> **INPUT FOR THIS TASK**
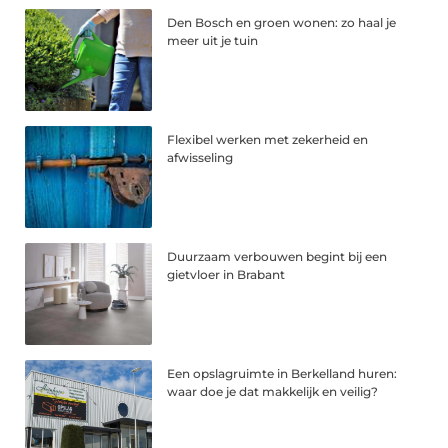
Den Bosch en groen wonen: zo haal je
meer uit je tuin
Flexibel werken met zekerheid en
afwisseling
Duurzaam verbouwen begint bij een
gietvloer in Brabant
Een opslagruimte in Berkelland huren:
waar doe je dat makkelijk en veilig?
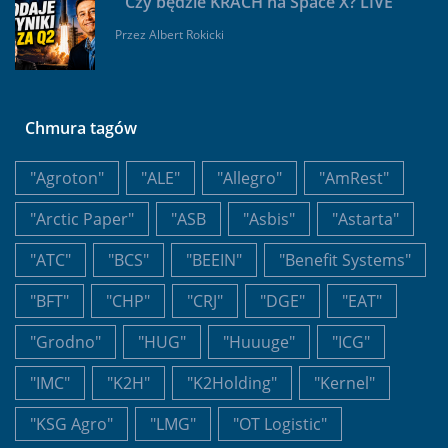
Czy będzie KRACH na Space X? LIVE
Przez
Albert Rokicki
Chmura tagów
"Agroton"
"ALE"
"Allegro"
"AmRest"
"Arctic Paper"
"ASB
"Asbis"
"Astarta"
"ATC"
"BCS"
"BEEIN"
"Benefit Systems"
"BFT"
"CHP"
"CRJ"
"DGE"
"EAT"
"Grodno"
"HUG"
"Huuuge"
"ICG"
"IMC"
"K2H"
"K2Holding"
"Kernel"
"KSG Agro"
"LMG"
"OT Logistic"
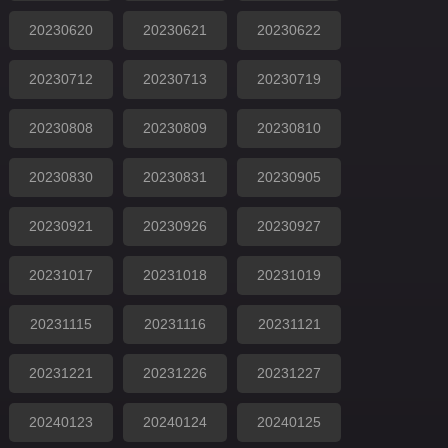
20230620
20230621
20230622
20230712
20230713
20230719
20230808
20230809
20230810
20230830
20230831
20230905
20230921
20230926
20230927
20231017
20231018
20231019
20231115
20231116
20231121
20231221
20231226
20231227
20240123
20240124
20240125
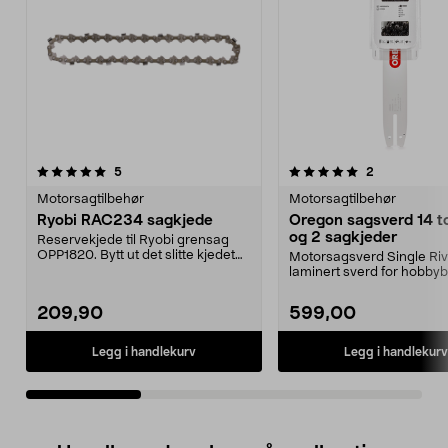
5.0av 5 stjerner
anmeldelser
4.0av 5 stjerner
anmeldelser
5
2
Motorsagtilbehør
Motorsagtilbehør
Ryobi RAC234 sagkjede
Oregon sagsverd 14 
og 2 sagkjeder
Reservekjede til Ryobi grensag
OPP1820. Bytt ut det slitte kjedet
Motorsagsverd Single Riv
og sag lettere...
laminert sverd for hobbyb
Oregon sagsverd 14 to...
209,90
599,00
Legg i handlekurv
Legg i handlekurv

> **DIRECTIONS FOR THIS TASK**
Copy out the text of the listing above verbatim, omitting the pictures.

> **WRITTEN SOLUTION**
Den Bosch en groen wonen: zo haal je
meer uit je tuin
Flexibel werken met zekerheid en
afwisseling
Duurzaam verbouwen begint bij een
gietvloer in Brabant
Een opslagruimte in Berkelland huren:
waar doe je dat makkelijk en veilig?
Czy będzie KRACH na Space X? LIVE
Przez
Albert Rokicki
Chmura tagów
"Agroton"
"ALE"
"Allegro"
"AmRest"
"Arctic Paper"
"ASB
"Asbis"
"Astarta"
"ATC"
"BCS"
"BEEIN"
"Benefit Systems"
"BFT"
"CHP"
"CRJ"
"DGE"
"EAT"
"Grodno"
"HUG"
"Huuuge"
"ICG"
"IMC"
"K2H"
"K2Holding"
"Kernel"
"KSG Agro"
"LMG"
"OT Logistic"
20230620
20230621
20230622
20230712
20230713
20230719
20230808
20230809
20230810
20230830
20230831
20230905
20230921
20230926
20230927
20231017
20231018
20231019
20231115
20231116
20231121
20231221
20231226
20231227
20240123
20240124
20240125
5.0av 5 stjerner
anmeldelser
4.0av 5 stjerner
anmeldelser
5
2
Motorsagtilbehør
Motorsagtilbehør
Ryobi RAC234 sagkjede
Oregon sagsverd 14 
og 2 sagkjeder
Reservekjede til Ryobi grensag
OPP1820. Bytt ut det slitte kjedet
Motorsagsverd Single Riv
og sag lettere...
laminert sverd for hobbyb
Oregon sagsverd 14 to...
209,90
599,00
Legg i handlekurv
Legg i handlekurv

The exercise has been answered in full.